> _Jobs_:
**a)** In the Intel investment article, how many new jobs for recent college graduates is the hiring pledge expected to create?
**b)** Please rewrite the paragraph of the Intel investment article beginning "Intel CEO Paul Otellini also told" as a short bulleted list that keeps its main facts.
**c)** Pick up the Intel investment article after its final sentence and carry it on.

> _Source document_:
Intel announced plans to join some 24 venture capital firms to invest a collective $3.5 billion in U.S.-based technology companies over the next two years.

Intel CEO Paul Otellini also told an audience at the Brookings Institute that the company is part of a group of 17 companies that have pledged to boost hiring of recent college graduates this year. That effort is expected to result in 10,500 new jobs for the graduates, he said.

The companies pledging to hire more graduates include tech heavyweights like Accenture PLC, Adobe Systems Inc., Cisco Systems Inc., Dell Inc., EMC Corp., Google Inc., Hewlett-Packard Co., Microsoft Corp. and Yahoo Inc.

“Strong, enduring economies grow out of a culture of investment and a commitment to innovation,” Otellini said. “We simply must have a clear, consistent strategy to promote innovation, investment and start-up companies. There are things business can do, and ought to do, independent of what government achieves. It would be a long-term mistake to let our future scientists and engineers sit idle after graduation.”

The investment effort, which includes some $200 million from Intel's own venture capital arm, is designed to support clean technology, information technology and biotechnology, according to Intel.

> _Items_:
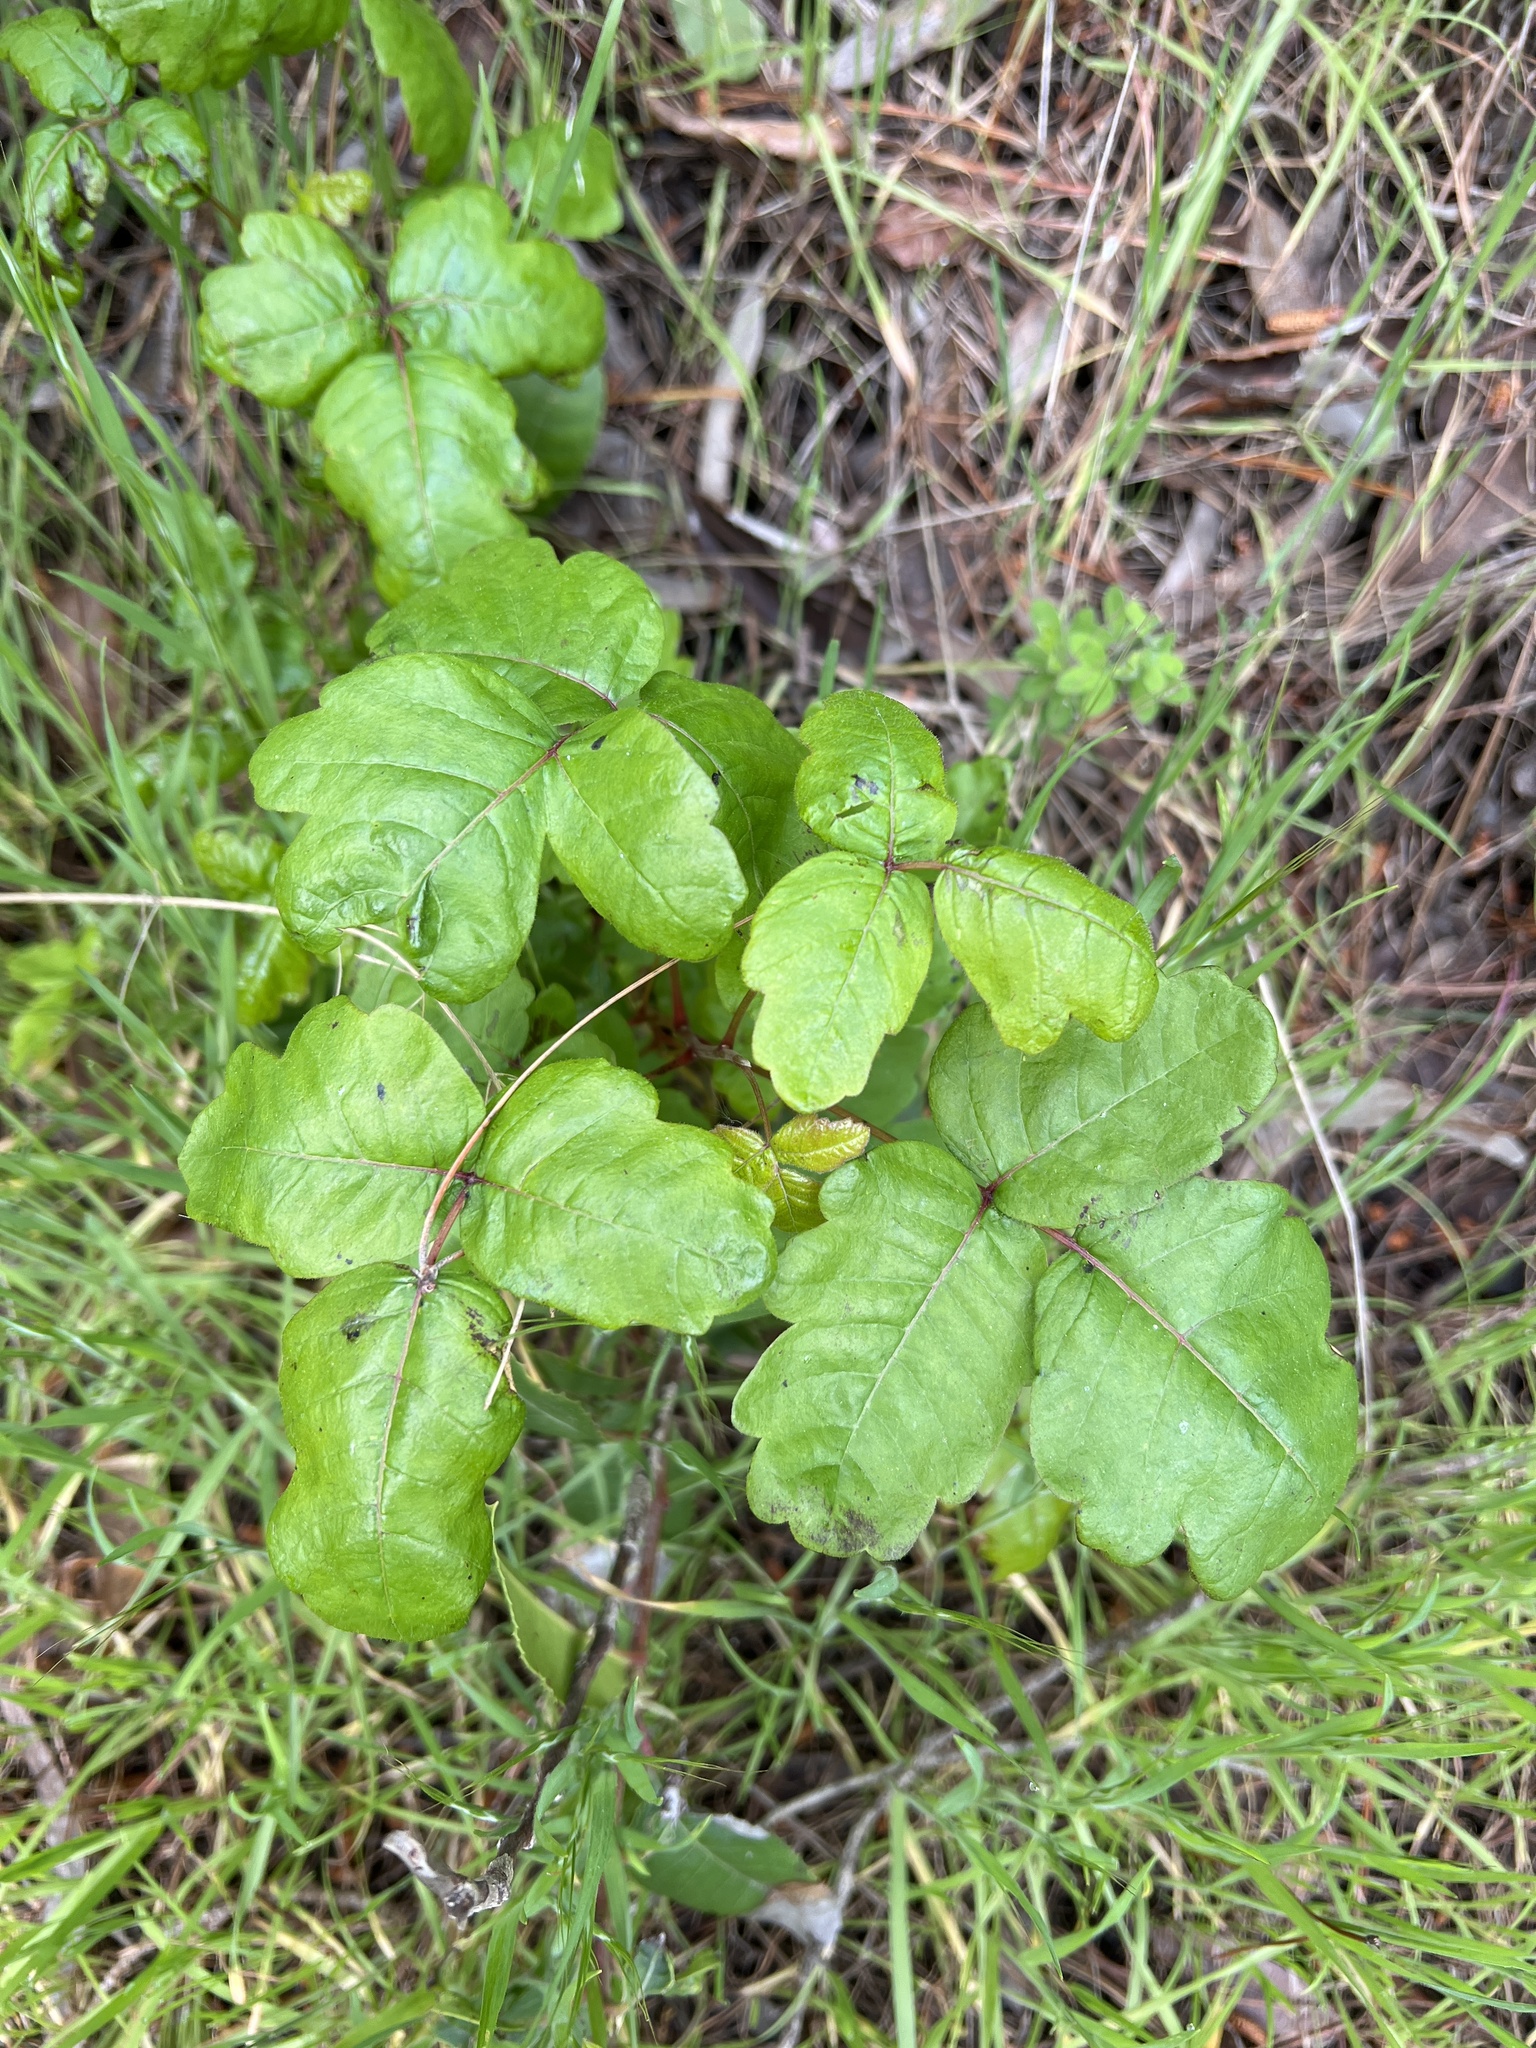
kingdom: Plantae
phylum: Tracheophyta
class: Magnoliopsida
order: Sapindales
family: Anacardiaceae
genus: Toxicodendron
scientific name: Toxicodendron diversilobum
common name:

> _Answers in order_:
**a)** About 10,500 new jobs.

**b)**
- Speaker: Intel CEO Paul Otellini, at the Brookings Institute
- Intel is one of 17 companies pledging to hire more recent college graduates this year
- The effort is expected to create 10,500 new jobs for those graduates

**c)**
“The venture part of this initiative is much needed and well timed,” said Dan Olds, an analyst with The Gabriel Consulting Group. “First, venture capital is the lifeblood of innovation and private venture capital, which this is, is much more productive when it's invested. This is because the entrepreneurs get more than just seed capital. They get the experience, expertise, and contacts from the venture firm. The recession has put a lot of smart people on the street, many of whom have great ideas for new and innovative products.”

Olds also said the venture capital funding should help boost investments in tech companies that have lagged in recent years.

“We've seen a spectacular drop in VC investment over the past two years,” Olds said. “In 2009, investments in start-ups totaled around $18 billion. Compare that to around $30 billion in 2007. It's easy to see that the additional $3.5 bill is going to be helpful.”